§ HOW TO COMPLETE THIS TASK
Update the text of the items from the start through the line containing "დიდმოწამისადმი განსაკუთრებული სიყვარულისა", inclusive, so that "ავადმყოფებს" becomes "სნეულებს" and everything else stays the same. Give back only those lines, leaving out the pictures.

§ TASK INPUTS
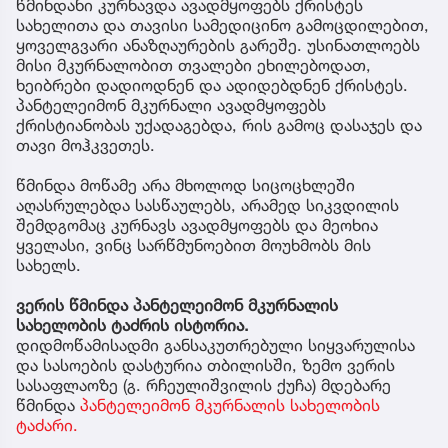
წმინდანი კურნავდა ავადმყოფებს ქრისტეს
სახელითა და თავისი სამედიცინო გამოცდილებით,
ყოველგვარი ანაზღაურების გარეშე. უსინათლოებს
მისი მკურნალობით თვალები ეხილებოდათ,
ხეიბრები დადიოდნენ და ადიდებდნენ ქრისტეს.
პანტელეიმონ მკურნალი ავადმყოფებს
ქრისტიანობას უქადაგებდა, რის გამოც დასაჯეს და
თავი მოჰკვეთეს.
წმინდა მოწამე არა მხოლოდ სიცოცხლეში
აღასრულებდა სასწაულებს, არამედ სიკვდილის
შემდგომაც კურნავს ავადმყოფებს და მეოხია
ყველასი, ვინც სარწმუნოებით მოუხმობს მის
სახელს.
ვერის წმინდა პანტელეიმონ მკურნალის
სახელობის ტაძრის ისტორია.
დიდმოწამისადმი განსაკუთრებული სიყვარულისა
და სასოების დასტურია თბილისში, ზემო ვერის
სასაფლაოზე (გ. რჩეულიშვილის ქუჩა) მდებარე
წმინდა
პანტელეიმონ მკურნალის სახელობის
ტაძარი.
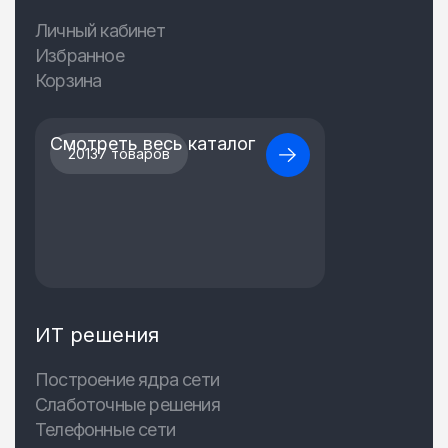
Личный кабинет
Избранное
Корзина
Смотреть весь каталог
20137 товаров
ИТ решения
Построение ядра сети
Слаботочные решения
Телефонные сети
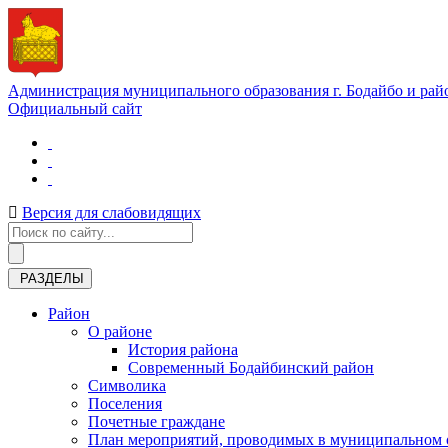
Администрация муниципального образования г. Бодайбо и рай
Официальный сайт
Версия для слабовидящих
РАЗДЕЛЫ
Район
О районе
История района
Современный Бодайбинский район
Символика
Поселения
Почетные граждане
План мероприятий, проводимых в муниципальном о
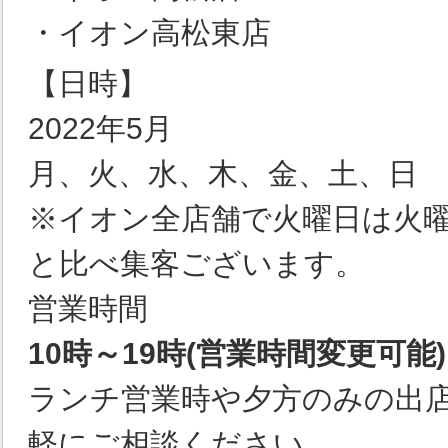
・イオン高松東店
【日時】
2022年5月
月、火、水、木、金、土、日
※イオン全店舗で火曜日は火
と比べ集客ございます。
営業時間
10時～19時(営業時間変更可
ランチ営業時や夕方のみの出
軽にご相談ください。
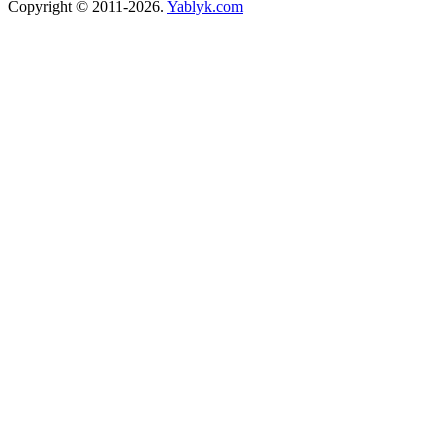
Copyright © 2011-2026.
Yablyk.сom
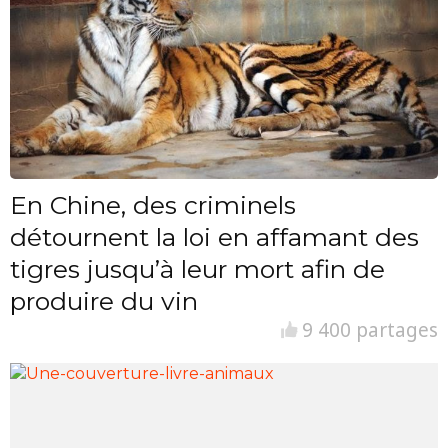
En Chine, des criminels
détournent la loi en affamant des
tigres jusqu’à leur mort afin de
produire du vin
9 400 partages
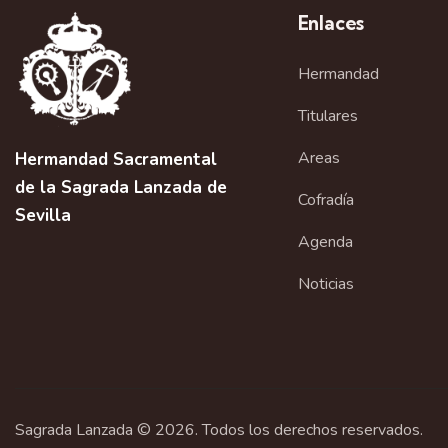
Enlaces
Hermandad
Titulares
Areas
Hermandad Sacramental
de la Sagrada Lanzada de
Cofradía
Sevilla
Agenda
Noticias
Sagrada Lanzada © 2026. Todos los derechos reservados.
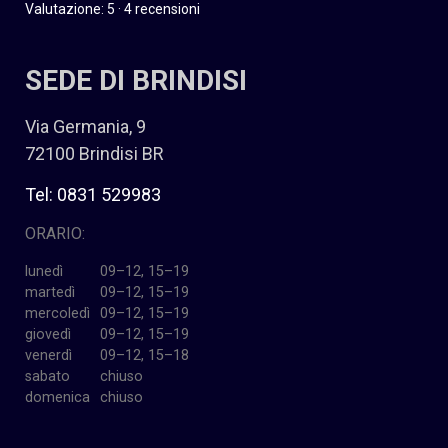
Valutazione: 5 · 4 recensioni
SEDE DI BRINDISI
Via Germania, 9
72100 Brindisi BR
Tel: 0831 529983
ORARIO:
lunedì
09–12, 15–19
martedì
09–12, 15–19
mercoledì
09–12, 15–19
giovedì
09–12, 15–19
venerdì
09–12, 15–18
sabato
chiuso
domenica
chiuso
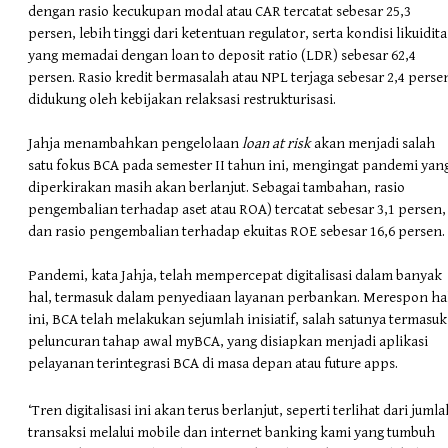
dengan rasio kecukupan modal atau CAR tercatat sebesar 25,3
persen, lebih tinggi dari ketentuan regulator, serta kondisi likuidita
yang memadai dengan loan to deposit ratio (LDR) sebesar 62,4
persen. Rasio kredit bermasalah atau NPL terjaga sebesar 2,4 perse
didukung oleh kebijakan relaksasi restrukturisasi.
Jahja menambahkan pengelolaan
loan at risk
akan menjadi salah
satu fokus BCA pada semester II tahun ini, mengingat pandemi yan
diperkirakan masih akan berlanjut. Sebagai tambahan, rasio
pengembalian terhadap aset atau ROA) tercatat sebesar 3,1 persen,
dan rasio pengembalian terhadap ekuitas ROE sebesar 16,6 persen.
Pandemi, kata Jahja, telah mempercepat digitalisasi dalam banyak
hal, termasuk dalam penyediaan layanan perbankan. Merespon ha
ini, BCA telah melakukan sejumlah inisiatif, salah satunya termasuk
peluncuran tahap awal myBCA, yang disiapkan menjadi aplikasi
pelayanan terintegrasi BCA di masa depan atau future apps.
‘Tren digitalisasi ini akan terus berlanjut, seperti terlihat dari juml
transaksi melalui mobile dan internet banking kami yang tumbuh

§ RESPONSE TO THE TASK
წმინდანი კურნავდა სნეულებს ქრისტეს
სახელითა და თავისი სამედიცინო გამოცდილებით,
ყოველგვარი ანაზღაურების გარეშე. უსინათლოებს
მისი მკურნალობით თვალები ეხილებოდათ,
ხეიბრები დადიოდნენ და ადიდებდნენ ქრისტეს.
პანტელეიმონ მკურნალი სნეულებს
ქრისტიანობას უქადაგებდა, რის გამოც დასაჯეს და
თავი მოჰკვეთეს.
წმინდა მოწამე არა მხოლოდ სიცოცხლეში
აღასრულებდა სასწაულებს, არამედ სიკვდილის
შემდგომაც კურნავს სნეულებს და მეოხია
ყველასი, ვინც სარწმუნოებით მოუხმობს მის
სახელს.
ვერის წმინდა პანტელეიმონ მკურნალის
სახელობის ტაძრის ისტორია.
დიდმოწამისადმი განსაკუთრებული სიყვარულისა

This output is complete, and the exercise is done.